An example, and mind you this might be silly sounding, it was intended as such on the surface. I had a Dwarven Forge asteroid discovered by my PC's, and it was abandoned (to their excitement). But the massive fortress was sectioned off by the creatures living there. In one section, Space Hamsters had devolved into sabre-toothed cannibal stealth killers, predating upon different colonies that had budded off centuries ago. Another section was infested with Yitsan (think Alien) which predated upon the Space Hamsters, and predating upon all of them were low-end demons, which were able to come through an open portal at specific time junctures (which is what killed all the dwarves in the first place - the Space Hamsters were their pets centuries ago).

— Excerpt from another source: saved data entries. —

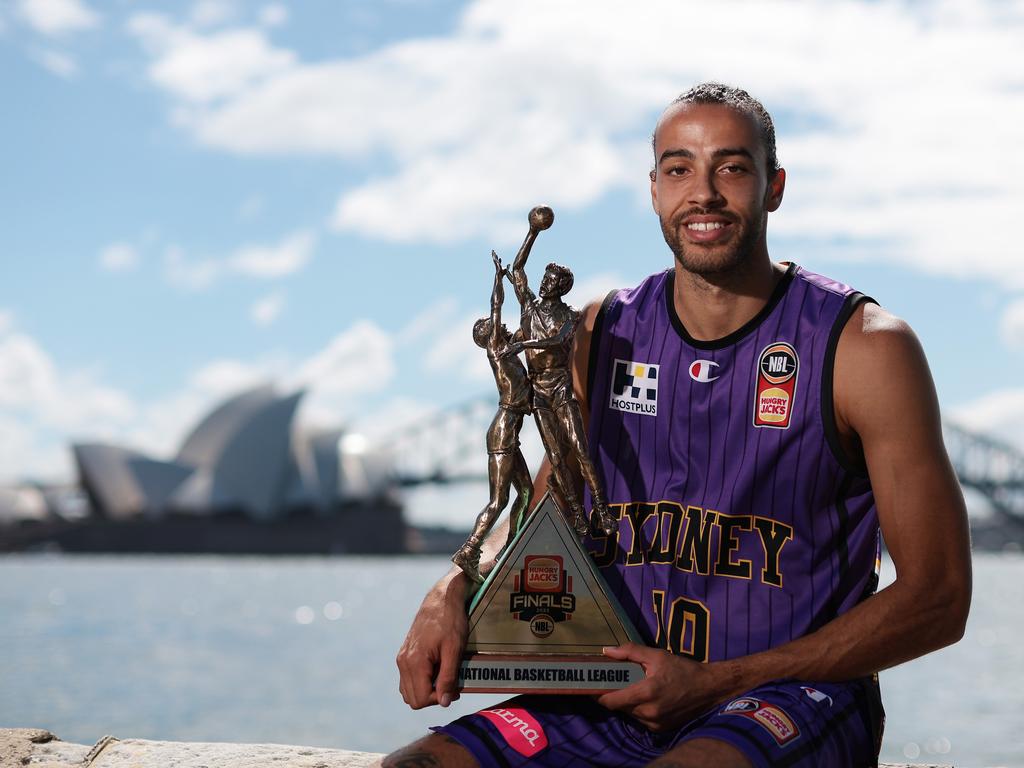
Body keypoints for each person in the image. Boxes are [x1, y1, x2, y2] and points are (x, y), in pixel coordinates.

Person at [389, 83, 972, 768]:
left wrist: (717, 683)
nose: (704, 193)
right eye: (678, 169)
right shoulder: (599, 334)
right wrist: (454, 587)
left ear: (773, 186)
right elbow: (545, 529)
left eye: (731, 167)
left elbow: (938, 597)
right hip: (611, 697)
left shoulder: (864, 346)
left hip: (787, 694)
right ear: (655, 190)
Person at [501, 225, 617, 538]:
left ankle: (602, 510)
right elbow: (517, 268)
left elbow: (555, 342)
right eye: (544, 277)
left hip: (562, 388)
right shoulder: (529, 308)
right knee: (555, 457)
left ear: (561, 286)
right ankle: (578, 517)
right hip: (538, 391)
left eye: (551, 279)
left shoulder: (571, 316)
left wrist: (520, 345)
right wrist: (532, 232)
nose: (544, 282)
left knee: (581, 449)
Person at [452, 251, 534, 584]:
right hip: (502, 430)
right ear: (487, 335)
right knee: (499, 500)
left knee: (526, 494)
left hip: (509, 430)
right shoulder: (498, 348)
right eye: (491, 327)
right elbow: (497, 309)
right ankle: (470, 551)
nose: (497, 325)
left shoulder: (507, 348)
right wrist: (498, 280)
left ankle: (507, 551)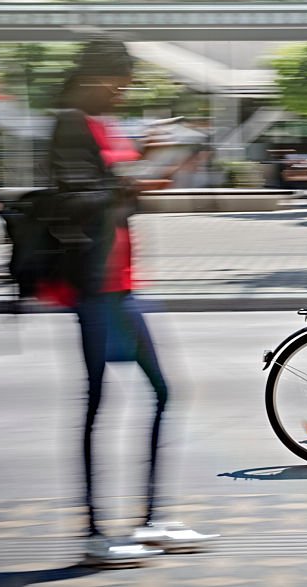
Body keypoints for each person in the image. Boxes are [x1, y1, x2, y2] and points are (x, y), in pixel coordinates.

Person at [48, 38, 216, 565]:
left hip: (122, 284)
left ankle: (148, 521)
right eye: (120, 83)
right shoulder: (71, 123)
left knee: (164, 392)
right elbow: (75, 196)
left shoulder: (103, 125)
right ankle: (95, 533)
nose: (124, 92)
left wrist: (150, 170)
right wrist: (128, 180)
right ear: (96, 78)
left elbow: (118, 192)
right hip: (94, 286)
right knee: (99, 402)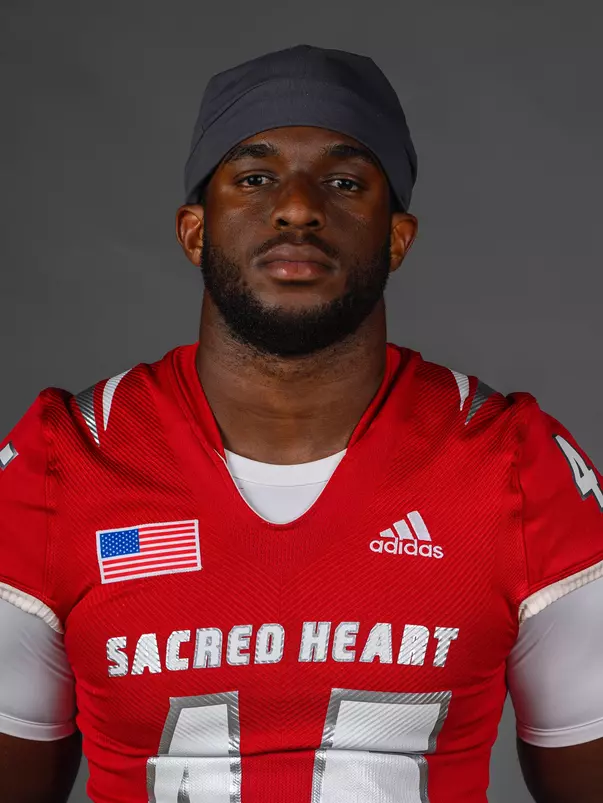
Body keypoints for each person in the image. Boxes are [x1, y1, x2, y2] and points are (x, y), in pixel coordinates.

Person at [0, 43, 602, 803]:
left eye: (344, 182)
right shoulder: (63, 460)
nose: (296, 206)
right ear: (194, 230)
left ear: (396, 237)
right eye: (254, 178)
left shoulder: (514, 463)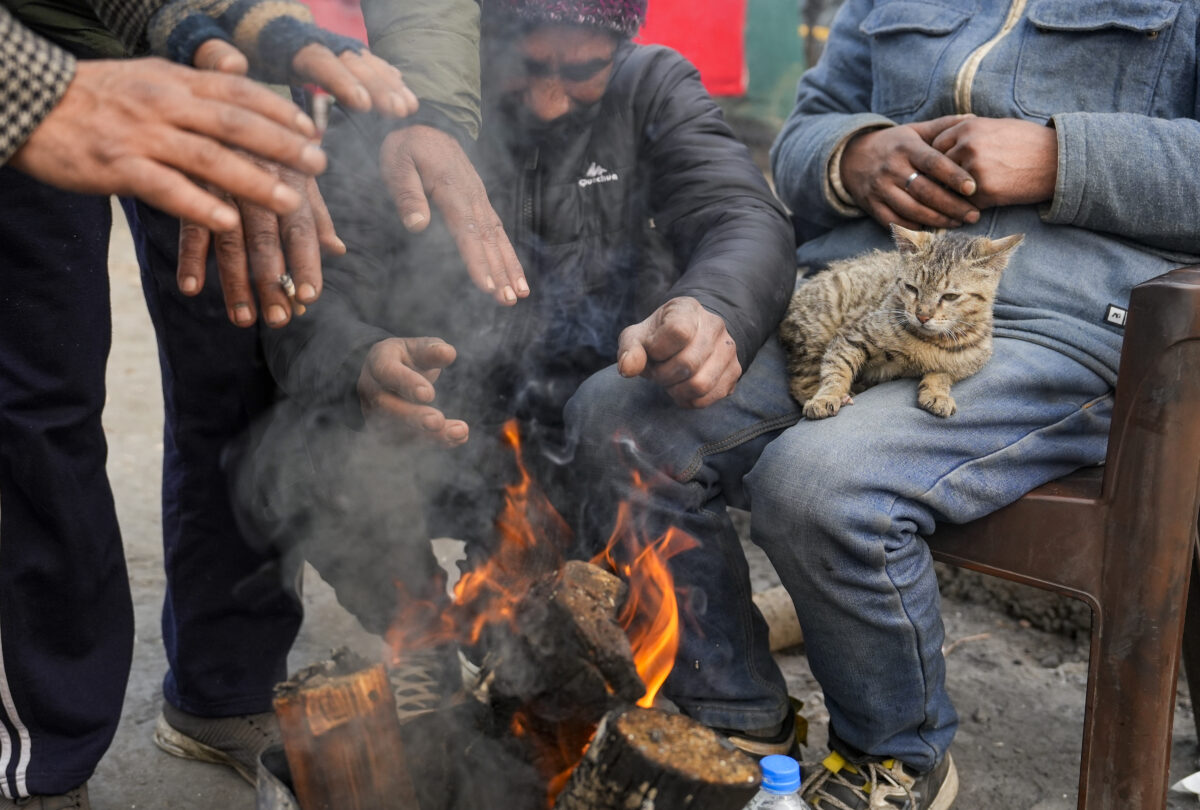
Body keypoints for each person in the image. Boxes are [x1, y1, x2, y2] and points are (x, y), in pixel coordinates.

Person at [563, 0, 1200, 807]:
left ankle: (894, 756)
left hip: (1057, 324)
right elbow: (800, 137)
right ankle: (738, 717)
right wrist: (853, 155)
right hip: (853, 293)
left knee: (818, 483)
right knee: (616, 420)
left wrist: (1062, 157)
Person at [0, 0, 505, 807]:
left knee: (241, 355)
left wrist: (430, 110)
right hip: (26, 38)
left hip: (220, 34)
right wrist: (38, 89)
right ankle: (43, 746)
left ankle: (224, 690)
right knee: (33, 398)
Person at [238, 0, 794, 672]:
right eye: (527, 68)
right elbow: (315, 287)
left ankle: (624, 661)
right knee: (301, 454)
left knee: (571, 662)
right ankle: (424, 646)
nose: (551, 103)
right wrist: (362, 359)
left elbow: (740, 217)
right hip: (453, 430)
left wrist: (712, 307)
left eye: (583, 70)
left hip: (597, 437)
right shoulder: (406, 105)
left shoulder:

The PC's would dungeoncrawl exploring what they assumed would be their new base of operations... only to find clues in various places as to what happened. So Mines of Moria meets Spacehulk.

In other places I'd create secret labyrinthine labs where Sorcerers of Old(tm) were performing experiments on the first "aberrances", after all these monsters came from somewhere.

Or they're ruins that monsters/creatures/people came to set up shop, because they could. I rarely have old-school dungeons where rando-monsters live eternally in the room next-door to other monsters without any context.

There's always the magical menagerie idea - where I had players find these ancient ruins of literally almost every monster in D&D (circa 2e) in stasis... where the ancient elven rangers had hunted them down and caught them and rather than kill them put them in stasis. Most of the dungeon-diving was actually avoiding and bypassing mechanical traps, until they got to the central part of the massive secret base where this huge magical gem was ensconced in this dais... of course this is what powered the stasis fields, and of course it was worth thousands of gold (and I tend to have a silver-based economy) so my players had to have it. And then they popped it out... the magical lights went out... then I'd like to believe as I described it they heard something like THIS... oh and it was *on*.

Natural caverns require their own ecological logic. So I always start at the bottom and work my way up to the apex-predator(s). When I did all the monsters for Talislanta The Savage Land, I had to really think it all out, which is why there are so many nasty beasts in there vs. "normal" monsters, because frankly in a post-apocalyptic fantasy, given the flora and fauna and general desperation of things , the fastest adapting and most fecund creatures would be pretty ubiquitous barring special environmental issues, while apex predators would be either the most highly adapted, and or range-limited, environmentally restricted creatures. Which of course are the most interesting things to fight... and become terrified of.


Marchand

Can't remember the exact reference but somewhere in AD&D1E or B/X there was a mention of abandoned wizards' towers still stocked with their former owners' collections of henchbeings and experimental subjects. Logic would probably require the stocking to reflect a brutal Darwinian sorting-out of the denizens after the original owner vacated the premises. You could have the orc henchmen near the entrance and then the deeper crypts where they don't go.

There is an Alastair Reynolds SF story about rich sickoes who compete to stock collections of rare and dangerous creatures. A fantasy environment could easily have similar. It's just a variant on the abandoned-wizard's-tower theme.

Back in the real world, Silk Road explorers like Aurel Stein were sticking their noses into cave tomb complexes within the last 100 years or so.